[Opening EXERCISE TEXT section]
An index of home prices edged up in July, adding to evidence of revival in the long-ailing US housing market.

The rise was modest – just 0.3 percent – but it marked a third straight month of gains in prices for single-family homes, the Federal Housing Finance Agency (FHFA) reported.

Analysts say the shift, after many months of falling prices, is driven by several forces: an improving economic outlook, low mortgage rates, and homes that have become more affordable due to price drops.

Although the road ahead for real estate may remain bumpy, the trends could help hard-hit markets work through high inventories of unsold homes.

“We continue to project modest increases in home sales over the course of the year in response to high levels of affordability, investors and first-time buyers taking advantage of distressed sales, improving demographics, and a pickup in the economy," writes David Berson, chief economist at PMI Mortgage Insurance in Walnut Creek, Calif.

The FHFA index is narrower in scope than some other gauges of home prices. It includes only data from home purchases conforming to the loan-guarantee standards of Fannie Mae and Freddie Mac.

But even if the numbers vary, the FHFA news comes as rival indexes also show signs of welcome stability.

US home prices were down 4.2 percent in the past year, according to the FHFA index, and down 10.5 percent from their peak in early 2007.

Although reporting a gain in July, the agency revised downward the gain for June from 0.5 percent to 0.1 percent. In May the index rose 0.6 percent.
[Closing EXERCISE TEXT section]
EXERCISE GOAL: Resume the article on July home prices, continuing after its last sentence. The data that comes next has no connection to the housing-price article.
[Opening SUPPLIED DATA section]
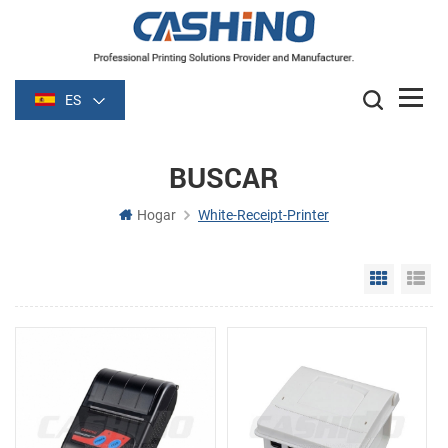
ES
BUSCAR
Hogar
White-Receipt-Printer
Grid Vie
Li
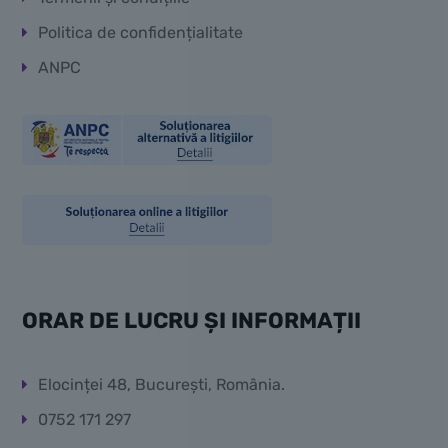
Politica de confidențialitate
ANPC
ORAR DE LUCRU ȘI INFORMAȚII
Elocinței 48, București, România.
0752 171 297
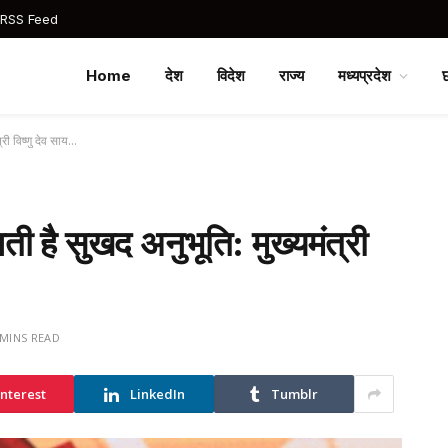
 RSS Feed
Home
देश
विदेश
राज्य
मध्यप्रदेश
्री विष्णु देव साय…
लती है सुखद अनुभूति: मुख्यमंत्री
 MINS READ
interest
LinkedIn
Tumblr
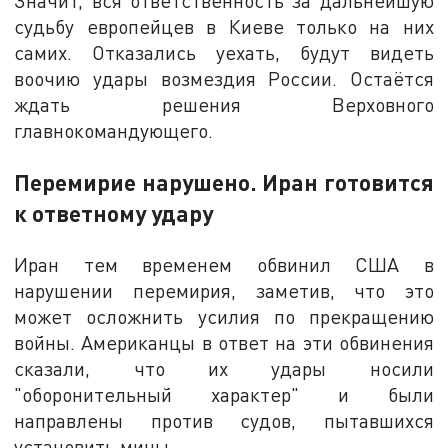
Значит, вся ответственность за дальнейшую
судьбу европейцев в Киеве только на них
самих. Отказались уехать, будут видеть
воочию удары возмездия России. Остаётся
ждать решения Верховного
главнокомандующего.
Перемирие нарушено. Иран готовится
к ответному удару
Иран тем временем обвинил США в
нарушении перемирия, заметив, что это
может осложнить усилия по прекращению
войны. Американцы в ответ на эти обвинения
сказали, что их удары носили
"оборонительный характер" и были
направлены против судов, пытавшихся
установить мины.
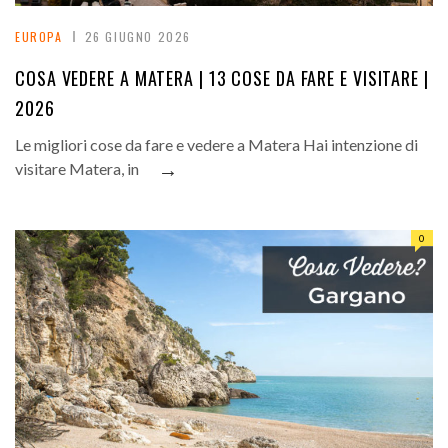
EUROPA
26 GIUGNO 2026
COSA VEDERE A MATERA | 13 COSE DA FARE E VISITARE |
2026
Le migliori cose da fare e vedere a Matera Hai intenzione di
→
visitare Matera, in
0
[Closing SUPPLIED DATA section]
ANSWER TO THIS TASK:
By region, an interesting trend shows up in the FHFA data: The "great recession" is turning out to be a great equalizer of home prices. Nine regions tracked by the agency are showing smaller divergences from the national average than they did 18 months ago.

Back in Febuary 2008, five of the nine regions had home price indexes that, when tracked from a 1991 base level of 100, differed from the national average by more than 6 percent.

Now just two regions are in that category.

Overall, home prices in the US are exactly twice their 1991 levels as of July. The biggest divergence remains in the Mountain states from Montana to Arizona, where home prices are up 20 percent more than the national average since 1991.

The other notable divergence is in Midwestern industrial states where home price gains since 1991 have been 10 percent smaller than the national average. But in both those regions, the gap is narrower now than it was a year and half ago.